## Saved entries:
==================================================
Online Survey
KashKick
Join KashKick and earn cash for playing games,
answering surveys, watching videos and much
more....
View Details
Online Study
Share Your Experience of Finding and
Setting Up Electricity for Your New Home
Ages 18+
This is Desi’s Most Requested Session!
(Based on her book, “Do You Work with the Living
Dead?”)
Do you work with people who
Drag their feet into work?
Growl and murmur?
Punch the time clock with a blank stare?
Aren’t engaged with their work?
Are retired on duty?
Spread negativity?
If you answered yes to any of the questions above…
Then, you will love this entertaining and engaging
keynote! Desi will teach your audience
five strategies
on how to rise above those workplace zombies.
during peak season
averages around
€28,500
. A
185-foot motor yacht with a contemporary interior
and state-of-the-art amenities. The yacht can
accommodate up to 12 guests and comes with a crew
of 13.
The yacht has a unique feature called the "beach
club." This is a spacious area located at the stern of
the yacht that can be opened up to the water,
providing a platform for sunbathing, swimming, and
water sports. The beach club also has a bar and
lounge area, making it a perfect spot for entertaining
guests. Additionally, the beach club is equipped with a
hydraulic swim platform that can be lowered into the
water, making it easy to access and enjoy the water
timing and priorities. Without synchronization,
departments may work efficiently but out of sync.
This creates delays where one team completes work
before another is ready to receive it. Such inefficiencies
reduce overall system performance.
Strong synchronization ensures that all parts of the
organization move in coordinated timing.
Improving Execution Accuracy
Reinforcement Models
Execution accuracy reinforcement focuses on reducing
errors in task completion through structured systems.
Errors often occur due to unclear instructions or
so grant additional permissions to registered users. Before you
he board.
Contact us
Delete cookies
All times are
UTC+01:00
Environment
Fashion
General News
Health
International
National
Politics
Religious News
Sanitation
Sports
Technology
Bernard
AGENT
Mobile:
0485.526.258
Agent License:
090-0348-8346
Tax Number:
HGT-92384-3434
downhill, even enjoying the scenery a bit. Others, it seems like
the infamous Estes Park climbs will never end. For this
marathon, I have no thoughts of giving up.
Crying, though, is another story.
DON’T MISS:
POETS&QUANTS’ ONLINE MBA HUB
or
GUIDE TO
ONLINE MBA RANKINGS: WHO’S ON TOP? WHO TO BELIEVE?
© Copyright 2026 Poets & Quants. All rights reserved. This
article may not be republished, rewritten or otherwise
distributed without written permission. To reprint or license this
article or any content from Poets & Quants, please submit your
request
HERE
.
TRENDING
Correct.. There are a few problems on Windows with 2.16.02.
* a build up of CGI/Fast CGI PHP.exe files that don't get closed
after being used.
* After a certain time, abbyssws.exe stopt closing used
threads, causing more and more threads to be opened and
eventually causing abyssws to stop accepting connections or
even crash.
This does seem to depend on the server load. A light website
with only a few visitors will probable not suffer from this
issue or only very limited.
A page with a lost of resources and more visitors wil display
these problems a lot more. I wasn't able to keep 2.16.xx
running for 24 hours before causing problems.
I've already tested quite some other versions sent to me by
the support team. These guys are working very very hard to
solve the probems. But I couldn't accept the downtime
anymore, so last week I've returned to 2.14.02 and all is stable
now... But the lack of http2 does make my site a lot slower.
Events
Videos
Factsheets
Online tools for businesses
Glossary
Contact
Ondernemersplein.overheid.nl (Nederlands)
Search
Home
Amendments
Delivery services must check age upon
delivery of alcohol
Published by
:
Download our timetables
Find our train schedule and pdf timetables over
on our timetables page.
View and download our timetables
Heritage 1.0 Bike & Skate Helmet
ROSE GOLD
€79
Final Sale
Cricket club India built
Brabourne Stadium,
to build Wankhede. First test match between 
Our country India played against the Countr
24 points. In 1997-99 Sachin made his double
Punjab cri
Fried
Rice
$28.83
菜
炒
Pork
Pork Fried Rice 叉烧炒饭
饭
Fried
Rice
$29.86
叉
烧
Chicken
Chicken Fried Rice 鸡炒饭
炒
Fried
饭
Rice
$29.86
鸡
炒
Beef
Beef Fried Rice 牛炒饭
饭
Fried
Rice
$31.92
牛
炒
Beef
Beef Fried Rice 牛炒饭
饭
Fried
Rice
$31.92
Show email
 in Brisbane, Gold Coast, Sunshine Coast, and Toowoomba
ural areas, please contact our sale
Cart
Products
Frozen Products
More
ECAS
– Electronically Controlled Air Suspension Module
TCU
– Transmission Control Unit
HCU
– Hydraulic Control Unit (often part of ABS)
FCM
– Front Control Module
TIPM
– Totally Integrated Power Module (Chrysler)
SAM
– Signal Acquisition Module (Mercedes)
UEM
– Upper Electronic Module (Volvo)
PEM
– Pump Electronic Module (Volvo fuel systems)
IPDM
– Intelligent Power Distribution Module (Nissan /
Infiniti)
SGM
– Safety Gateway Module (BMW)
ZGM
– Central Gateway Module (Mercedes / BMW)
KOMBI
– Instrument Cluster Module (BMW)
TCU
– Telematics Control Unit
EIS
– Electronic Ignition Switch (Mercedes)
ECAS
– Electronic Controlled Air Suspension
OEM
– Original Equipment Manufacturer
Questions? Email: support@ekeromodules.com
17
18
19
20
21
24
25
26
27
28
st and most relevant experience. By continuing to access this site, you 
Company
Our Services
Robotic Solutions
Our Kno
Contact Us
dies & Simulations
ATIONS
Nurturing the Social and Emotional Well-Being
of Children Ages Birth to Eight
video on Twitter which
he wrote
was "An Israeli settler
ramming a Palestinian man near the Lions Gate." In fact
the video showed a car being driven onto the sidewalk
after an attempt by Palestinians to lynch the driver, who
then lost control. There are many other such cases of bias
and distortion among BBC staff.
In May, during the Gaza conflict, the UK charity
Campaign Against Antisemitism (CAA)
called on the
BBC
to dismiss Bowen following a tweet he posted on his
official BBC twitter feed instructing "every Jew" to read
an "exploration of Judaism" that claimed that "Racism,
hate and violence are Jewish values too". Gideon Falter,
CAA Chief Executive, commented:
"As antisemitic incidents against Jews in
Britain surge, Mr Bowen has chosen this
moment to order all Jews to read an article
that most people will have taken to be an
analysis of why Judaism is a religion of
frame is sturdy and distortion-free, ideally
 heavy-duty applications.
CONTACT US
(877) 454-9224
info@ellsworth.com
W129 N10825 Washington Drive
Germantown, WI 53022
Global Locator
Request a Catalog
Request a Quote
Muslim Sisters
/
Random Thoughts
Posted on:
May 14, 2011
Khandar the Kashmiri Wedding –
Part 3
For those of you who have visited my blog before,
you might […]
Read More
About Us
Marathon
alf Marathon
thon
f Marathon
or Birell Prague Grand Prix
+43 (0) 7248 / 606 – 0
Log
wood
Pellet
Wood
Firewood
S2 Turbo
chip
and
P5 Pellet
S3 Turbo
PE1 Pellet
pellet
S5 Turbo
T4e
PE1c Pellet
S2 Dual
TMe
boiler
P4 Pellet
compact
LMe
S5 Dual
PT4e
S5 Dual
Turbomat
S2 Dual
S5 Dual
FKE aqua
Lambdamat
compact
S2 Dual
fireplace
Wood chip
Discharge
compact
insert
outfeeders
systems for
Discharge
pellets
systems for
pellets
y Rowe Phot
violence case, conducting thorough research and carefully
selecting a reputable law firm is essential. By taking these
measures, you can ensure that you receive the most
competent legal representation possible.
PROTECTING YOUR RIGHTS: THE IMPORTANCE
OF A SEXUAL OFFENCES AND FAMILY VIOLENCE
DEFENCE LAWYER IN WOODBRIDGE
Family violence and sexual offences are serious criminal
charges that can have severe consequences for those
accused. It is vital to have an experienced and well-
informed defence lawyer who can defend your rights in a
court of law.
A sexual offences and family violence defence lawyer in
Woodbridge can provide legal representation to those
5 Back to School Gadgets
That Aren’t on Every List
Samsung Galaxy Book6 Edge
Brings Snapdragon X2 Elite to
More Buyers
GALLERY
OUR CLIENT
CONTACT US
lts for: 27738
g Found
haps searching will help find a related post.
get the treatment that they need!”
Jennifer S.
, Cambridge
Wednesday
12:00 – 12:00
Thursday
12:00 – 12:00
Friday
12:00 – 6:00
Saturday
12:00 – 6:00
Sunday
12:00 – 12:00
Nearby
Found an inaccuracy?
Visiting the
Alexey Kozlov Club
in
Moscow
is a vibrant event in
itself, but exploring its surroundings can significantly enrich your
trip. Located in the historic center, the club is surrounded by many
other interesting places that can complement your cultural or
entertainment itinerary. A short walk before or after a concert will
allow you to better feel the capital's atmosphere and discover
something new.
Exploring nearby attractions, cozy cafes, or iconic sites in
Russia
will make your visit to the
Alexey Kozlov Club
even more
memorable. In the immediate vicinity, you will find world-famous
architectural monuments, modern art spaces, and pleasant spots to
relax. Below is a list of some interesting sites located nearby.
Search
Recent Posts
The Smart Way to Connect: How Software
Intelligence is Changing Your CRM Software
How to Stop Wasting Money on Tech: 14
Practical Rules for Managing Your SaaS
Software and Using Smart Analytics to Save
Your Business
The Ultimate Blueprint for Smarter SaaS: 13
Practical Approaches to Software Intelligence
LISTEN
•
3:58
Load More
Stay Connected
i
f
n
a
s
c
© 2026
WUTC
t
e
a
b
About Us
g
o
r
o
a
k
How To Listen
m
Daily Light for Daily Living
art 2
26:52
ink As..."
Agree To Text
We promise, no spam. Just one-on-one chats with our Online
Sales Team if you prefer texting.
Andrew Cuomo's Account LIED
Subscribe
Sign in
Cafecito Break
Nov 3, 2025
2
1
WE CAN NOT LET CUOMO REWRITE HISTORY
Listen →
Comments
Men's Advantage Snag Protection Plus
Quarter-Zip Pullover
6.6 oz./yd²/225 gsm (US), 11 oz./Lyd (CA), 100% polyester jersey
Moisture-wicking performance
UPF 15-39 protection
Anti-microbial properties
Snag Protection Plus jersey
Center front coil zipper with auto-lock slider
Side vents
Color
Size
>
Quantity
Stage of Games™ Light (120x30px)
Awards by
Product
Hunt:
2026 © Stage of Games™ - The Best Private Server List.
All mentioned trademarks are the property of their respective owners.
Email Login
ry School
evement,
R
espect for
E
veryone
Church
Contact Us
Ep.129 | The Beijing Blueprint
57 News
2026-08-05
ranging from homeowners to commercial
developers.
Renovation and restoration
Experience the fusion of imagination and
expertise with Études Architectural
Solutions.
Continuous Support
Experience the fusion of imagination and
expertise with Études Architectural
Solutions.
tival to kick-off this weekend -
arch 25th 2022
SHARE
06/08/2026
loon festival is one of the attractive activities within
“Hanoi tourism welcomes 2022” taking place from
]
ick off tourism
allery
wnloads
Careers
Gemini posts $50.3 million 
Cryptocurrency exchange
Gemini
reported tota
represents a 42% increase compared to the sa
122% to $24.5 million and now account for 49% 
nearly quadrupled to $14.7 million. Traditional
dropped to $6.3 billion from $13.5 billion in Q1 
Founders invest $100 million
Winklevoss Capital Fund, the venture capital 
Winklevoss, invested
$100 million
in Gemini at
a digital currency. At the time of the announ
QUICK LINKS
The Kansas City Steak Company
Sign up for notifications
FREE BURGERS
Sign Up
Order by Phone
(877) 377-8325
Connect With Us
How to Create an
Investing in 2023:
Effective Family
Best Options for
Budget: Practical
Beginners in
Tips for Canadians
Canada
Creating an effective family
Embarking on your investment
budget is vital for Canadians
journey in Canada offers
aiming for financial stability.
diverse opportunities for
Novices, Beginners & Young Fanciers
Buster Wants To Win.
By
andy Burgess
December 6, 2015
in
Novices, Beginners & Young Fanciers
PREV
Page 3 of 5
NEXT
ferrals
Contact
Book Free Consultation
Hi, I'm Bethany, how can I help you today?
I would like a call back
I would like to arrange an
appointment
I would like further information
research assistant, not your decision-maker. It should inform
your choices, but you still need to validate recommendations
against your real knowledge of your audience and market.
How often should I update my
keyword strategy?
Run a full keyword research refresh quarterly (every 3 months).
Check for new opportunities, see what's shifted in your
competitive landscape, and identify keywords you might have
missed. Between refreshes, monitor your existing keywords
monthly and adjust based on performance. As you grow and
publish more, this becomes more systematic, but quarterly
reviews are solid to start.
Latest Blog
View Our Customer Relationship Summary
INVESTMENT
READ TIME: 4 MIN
==================================================
## What needs to be done:
Among the records above, a stretch begins at the line containing "Embarking on your investment" and ends at the line containing "keyword strategy?". Restate that stretch word for word, and nothing else.

## Answer section:
Embarking on your investment
budget is vital for Canadians
journey in Canada offers
aiming for financial stability.
diverse opportunities for
Novices, Beginners & Young Fanciers
Buster Wants To Win.
By
andy Burgess
December 6, 2015
in
Novices, Beginners & Young Fanciers
PREV
Page 3 of 5
NEXT
ferrals
Contact
Book Free Consultation
Hi, I'm Bethany, how can I help you today?
I would like a call back
I would like to arrange an
appointment
I would like further information
research assistant, not your decision-maker. It should inform
your choices, but you still need to validate recommendations
against your real knowledge of your audience and market.
How often should I update my
keyword strategy?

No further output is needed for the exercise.